EXERCISE DIRECTIONS -
Swap every "series" in the records below for "line" and reproduce all the lines with nothing else changed.

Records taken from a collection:

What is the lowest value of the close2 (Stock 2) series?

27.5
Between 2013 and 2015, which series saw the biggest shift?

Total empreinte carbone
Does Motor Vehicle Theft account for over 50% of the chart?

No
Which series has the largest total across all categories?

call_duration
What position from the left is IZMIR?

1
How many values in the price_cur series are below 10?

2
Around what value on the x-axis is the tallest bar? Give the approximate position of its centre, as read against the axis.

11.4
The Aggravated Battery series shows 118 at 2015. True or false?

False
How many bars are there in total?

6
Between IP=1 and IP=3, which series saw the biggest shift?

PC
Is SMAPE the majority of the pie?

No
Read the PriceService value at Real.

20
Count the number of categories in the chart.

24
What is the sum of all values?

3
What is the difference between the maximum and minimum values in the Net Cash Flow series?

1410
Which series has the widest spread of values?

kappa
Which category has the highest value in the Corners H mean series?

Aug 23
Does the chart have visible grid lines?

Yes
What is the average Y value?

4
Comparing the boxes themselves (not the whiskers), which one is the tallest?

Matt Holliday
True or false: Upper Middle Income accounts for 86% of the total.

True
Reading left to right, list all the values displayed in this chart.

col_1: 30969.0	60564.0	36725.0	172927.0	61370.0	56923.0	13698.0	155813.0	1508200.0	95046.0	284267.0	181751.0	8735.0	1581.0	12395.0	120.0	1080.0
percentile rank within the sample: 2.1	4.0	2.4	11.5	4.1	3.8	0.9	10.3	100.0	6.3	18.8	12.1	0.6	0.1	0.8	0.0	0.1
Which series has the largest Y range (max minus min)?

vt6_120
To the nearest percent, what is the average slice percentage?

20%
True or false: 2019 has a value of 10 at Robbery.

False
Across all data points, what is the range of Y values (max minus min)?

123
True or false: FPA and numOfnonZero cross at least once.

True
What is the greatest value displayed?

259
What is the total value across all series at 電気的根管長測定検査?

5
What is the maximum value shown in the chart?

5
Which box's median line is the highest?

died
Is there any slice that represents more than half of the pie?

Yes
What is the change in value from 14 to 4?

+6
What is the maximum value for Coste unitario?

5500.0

ANSWER SPACE -
What is the lowest value of the close2 (Stock 2) line?

27.5
Between 2013 and 2015, which line saw the biggest shift?

Total empreinte carbone
Does Motor Vehicle Theft account for over 50% of the chart?

No
Which line has the largest total across all categories?

call_duration
What position from the left is IZMIR?

1
How many values in the price_cur line are below 10?

2
Around what value on the x-axis is the tallest bar? Give the approximate position of its centre, as read against the axis.

11.4
The Aggravated Battery line shows 118 at 2015. True or false?

False
How many bars are there in total?

6
Between IP=1 and IP=3, which line saw the biggest shift?

PC
Is SMAPE the majority of the pie?

No
Read the PriceService value at Real.

20
Count the number of categories in the chart.

24
What is the sum of all values?

3
What is the difference between the maximum and minimum values in the Net Cash Flow line?

1410
Which line has the widest spread of values?

kappa
Which category has the highest value in the Corners H mean line?

Aug 23
Does the chart have visible grid lines?

Yes
What is the average Y value?

4
Comparing the boxes themselves (not the whiskers), which one is the tallest?

Matt Holliday
True or false: Upper Middle Income accounts for 86% of the total.

True
Reading left to right, list all the values displayed in this chart.

col_1: 30969.0	60564.0	36725.0	172927.0	61370.0	56923.0	13698.0	155813.0	1508200.0	95046.0	284267.0	181751.0	8735.0	1581.0	12395.0	120.0	1080.0
percentile rank within the sample: 2.1	4.0	2.4	11.5	4.1	3.8	0.9	10.3	100.0	6.3	18.8	12.1	0.6	0.1	0.8	0.0	0.1
Which line has the largest Y range (max minus min)?

vt6_120
To the nearest percent, what is the average slice percentage?

20%
True or false: 2019 has a value of 10 at Robbery.

False
Across all data points, what is the range of Y values (max minus min)?

123
True or false: FPA and numOfnonZero cross at least once.

True
What is the greatest value displayed?

259
What is the total value across all line at 電気的根管長測定検査?

5
What is the maximum value shown in the chart?

5
Which box's median line is the highest?

died
Is there any slice that represents more than half of the pie?

Yes
What is the change in value from 14 to 4?

+6
What is the maximum value for Coste unitario?

5500.0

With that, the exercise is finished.